“大哥,我現在還能忙什么,就只是在西府哪里也沒去,出去也怕丟人。”曲明誠重新坐了下來,也長嘆了一口氣,“誰能想到一個女人就把我害成這個樣子。”
曲明輝以為他說的是許青鷺,就安慰他道“那個女人走了就走了,當初就不應當讓她進門,如果不是她,你的名聲也不會如此,幸好你還年輕,再等一段時間,別人就會忘記了這件事情的,你以后切莫再跟這種女人有交往就是了。”
“大哥,我還有東山再起的機會嗎”曲明誠苦笑道,“到哪里都是被人嘲諷,還不如就此在府里不想出去。”
“二弟,這種事情也不是你一個人的錯,況且你還小,算不得什么的,時間長了就好了。”曲明輝伸手按了按頭,“以后再訂一門好的親事就行,二叔只有你這么一個兒子,以后必然都是你的,就算他現在斥責你,也是恨你不長進。”
“一個兒子”曲明誠笑了,“大哥沒聽到外面的傳言,都說我還有一個哥哥。”
“那個必竟不知道能不能找回,就算是找回來,二叔也只有兩個兒子,你們兩個兄弟扶持,一起同心更好。”曲明輝頓了頓道,他自然是知道這些事的,都說二嬸生下的是個男孩子,可這孩子找回來的可能性幾乎是沒有的。
“大哥恐怕那個兒子回來,這府里就沒有我呆的地方了。”曲明誠傷心的低下頭,手中酒也是一飲而盡。

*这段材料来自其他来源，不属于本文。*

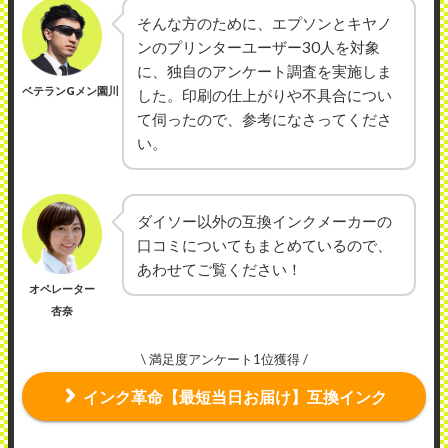
そんな方のために、エプソンとキヤノ
ンのプリンターユーザー30人を対象
に、独自のアンケート調査を実施しま
ベテランGメン園川
した。印刷の仕上がりや不具合につい
て伺ったので、参考になさってくださ
い。
ダイソー以外の互換インクメーカーの
口コミについてもまとめているので、
あわせてご覧ください！
オペレーター
杏奈
\ 満足度アンケート1位獲得 /
インク革命【最短当日お届け】互換インク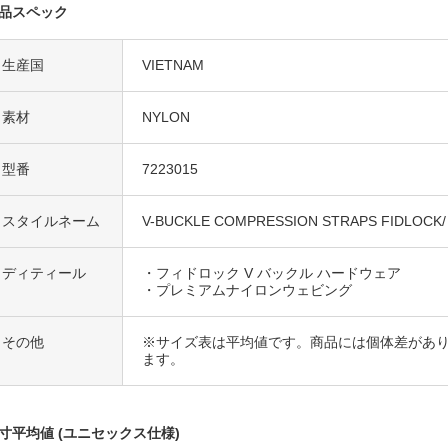
品スペック
生産国
VIETNAM
素材
NYLON
型番
7223015
スタイルネーム
V-BUCKLE COMPRESSION STRAPS FIDLOCK/ 
ディティール
・フィドロック V バックル ハードウェア
・プレミアムナイロンウェビング
その他
※サイズ表は平均値です。商品には個体差があり
ます。
寸平均値 (ユニセックス仕様)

“你別這么說,你是二叔親自教養長大的,這一番的情義也不是別人能有的。”曲明輝是個老實人,見他如此,知道他傷心,兩個人也是從小的情份,一起長大的一起讀書的,感情自然也比旁人更深厚幾分。
縱然他這會滿心的憤怒,也沉下心多勸了曲明誠幾句。
“大哥,我知道的,你不必勸我。”曲明誠搖了搖頭,替兩個人重新滿上,“方才看大哥是從周府的馬車上下來的,又聽到里面有一些不對的動靜,莫不是大哥和周二小姐吵架了不成”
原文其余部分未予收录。